We were poor, but when some family members who worked at hospitals or some corporate entity would sometimes get bulk free tickets to an actual game, it was like a big deal to us kids. The only thing that would top it was going to an amusement park. To see the whole spectacle, the players, the field, the people in the stands rooting for their team or playing sideline coach, the player you admired that you could now kind-of-see close up (most free tickets were nosebleeds but we didn’t care), it was a cool, fun peaceful way to spend a Sunday.
Sometimes some old fart who has had two beers at home–before the four beers he drank before halftime–would get a little out of order, but he would swiftly be put in a cab and sent home or something.
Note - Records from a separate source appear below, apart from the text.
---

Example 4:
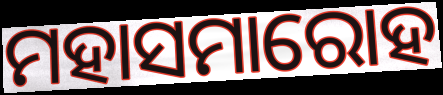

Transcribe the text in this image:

ମହାସମାରୋହ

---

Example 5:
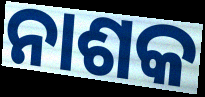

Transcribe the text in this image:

ନାଶକ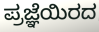
ಪ್ರಜ್ಞೆಯಿರದ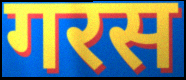
गरस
You never had to worry about any violence, unless a quarterback was sacked, or a center turned an ankle. It was never in the stands, at least in my early memories as a kid. There was a certain balance between being tough and sportsmanship that even kept the players, to some degree, in check about how violent football can be, as much as fun as it is.
Would you like to know where I grew up? What stadium I went to ask a kid? Which was my favorite team or player? Well, it doesn’t matter. I think if you pooled people between the ages of 35 and 40 around the country, and ask them to share what it was like playing football in the neighborhood growing up, and the feeling of going to a NFL game as a young teen, the responses of nostalgia, in my opinion, would find commonalities from all over the country.
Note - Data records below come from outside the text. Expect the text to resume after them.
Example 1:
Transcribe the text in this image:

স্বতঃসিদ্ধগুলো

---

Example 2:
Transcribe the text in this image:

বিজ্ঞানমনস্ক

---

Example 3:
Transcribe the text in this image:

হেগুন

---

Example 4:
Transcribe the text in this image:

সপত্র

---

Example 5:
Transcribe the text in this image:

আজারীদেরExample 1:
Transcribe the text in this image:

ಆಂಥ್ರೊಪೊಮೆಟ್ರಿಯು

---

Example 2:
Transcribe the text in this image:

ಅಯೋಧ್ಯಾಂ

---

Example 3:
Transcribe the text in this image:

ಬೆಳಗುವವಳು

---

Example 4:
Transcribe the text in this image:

My point is, the video footage I saw on YouTube of the fights in the stands at the Oakland Raiders-San Francisco 49ers football game, and in the parking lot, really made me sad and frustrated. Football and football games have always been supposed to be places that were family-friendly as well as for adults–but more than anything, safe.
What has happened to us as a culture and people when we enjoy watching a fight, more concerned with videotaping on a cell phone than calling for help, and take a national past time and turn it into something ugly? Football is violent enough, and if it is now going to spill into the bathrooms and places to park, I think it is a wake up call. I know it’s cliché, but the community, along with the NFL, should be saying, “stop the violence.” Canceling the last pre-season game between the Raiders and 49ers I think was a good move, but the bigger question is how do we cancel out the self-hatred, the lack of regard for peace, and finally choose life and calm?
I have a lot of problems with the game of football, and how some of the players treat their wives when they are off the field. I know about this from first-hand experience, but in its purest form, the game of football is fun. To catch a pass; to take the family to a game; to feel the adrenaline of a touchdown run; or an interception; or a running back breaking tackles and jumping over pile ups; to sit in the cold and watch your team lose; or to celebrate in a championship–football, and football stadiums have been and should be places where gangsters and fighters; family men and drunkards; teenagers and elders; women and girls; all ages, from all walks of life, can come, enjoy a game, have a hotdog, and get home safely.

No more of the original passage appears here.